Eero Saarinen’s Tulip Chair (first seen in 1955 for Knoll) is a classic example of mid-century modern design. With its smooth, sleek lines resembling the petals of a tulip flower, it’s instantly recogniseable and is often grouped with the Jacobsen Egg Chair and Eames Armchair as top examples of industrial design.
Of course, I knew none of this. Per usual, my introduction to the sleek, futuristic Tulip Chair was Star Trek. Below, check out a shot of Majel Barrett surrounded by a bevy of tulip chairs of different shades of white, grey, and blue as Trek’s very first female First Officer in the 1964 pilot, “The Cage” directed by the legendary Robert Butler.
When I began playing with the idea of doing a 1:6 scale Trek diorama, I wanted to meld the set design from the original series with the shiny new Star Trek (2009) film. The white and red tulip chair was a must-have miniature, but I was shocked to discover the only miniature available at the time was the Vitra Design Museum replica, which cost over $250. Needless to say, I passed.
However, the design is a classic, and I soon discovered a much more affordable 1:6 tulip chair available from Lexington Modern.
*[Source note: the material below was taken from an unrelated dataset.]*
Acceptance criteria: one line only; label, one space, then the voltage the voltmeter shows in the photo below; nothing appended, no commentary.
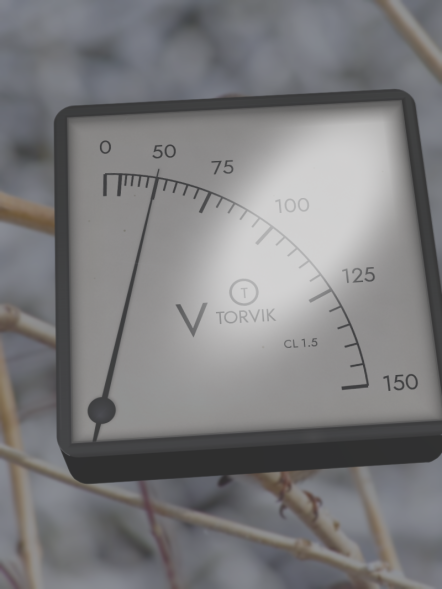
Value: 50 V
Sold directly through Lexmod’s website, and on Amazon.com, I got several chairs with both black and red cushions for only $15 each during a sale. I’ve made a point over the last year to point fellow diorama artists toward Lexmod, as it’s a much better alternative to Vitra for a variety of reasons, not the least of which the quality of the miniatures for the price. A similar chair (possibly cast from the same moulds) is available wholesale from China for only $7. Check it out at Aliexpress.
So, next time you’re looking for modern minis, don’t despair! There are plenty of affordable mid-century chairs out there, if you’re willing to do a little digging! Sometimes they’re sold as mobile phone holders, novelty gifts, and decorative collectibles rather than doll or action figure furniture. With the same chairs often sold on ebay for $40 and up, I wanted to spread the word far and wide on where diorama artists can find their own tulip chairs without breaking the bank.